● **RECORDED DATA**:
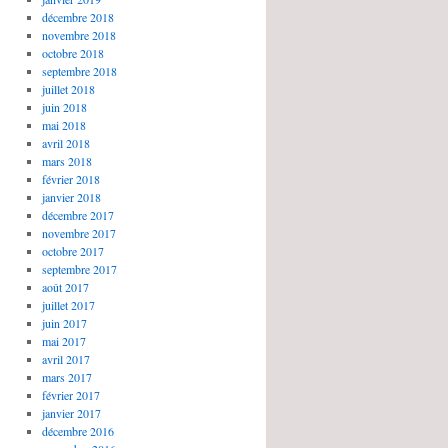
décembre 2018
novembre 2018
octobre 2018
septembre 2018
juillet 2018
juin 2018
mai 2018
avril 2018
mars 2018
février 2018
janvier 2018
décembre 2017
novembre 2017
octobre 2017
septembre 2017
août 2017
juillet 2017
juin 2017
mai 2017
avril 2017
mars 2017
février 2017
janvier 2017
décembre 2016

● **INSTRUCTION**: Write out the lines above as a JSON list of strings, one string per line, with blank lines dropped and the pictures left out.

● **YOUR SOLUTION**:
[
  "décembre 2018",
  "novembre 2018",
  "octobre 2018",
  "septembre 2018",
  "juillet 2018",
  "juin 2018",
  "mai 2018",
  "avril 2018",
  "mars 2018",
  "février 2018",
  "janvier 2018",
  "décembre 2017",
  "novembre 2017",
  "octobre 2017",
  "septembre 2017",
  "août 2017",
  "juillet 2017",
  "juin 2017",
  "mai 2017",
  "avril 2017",
  "mars 2017",
  "février 2017",
  "janvier 2017",
  "décembre 2016"
]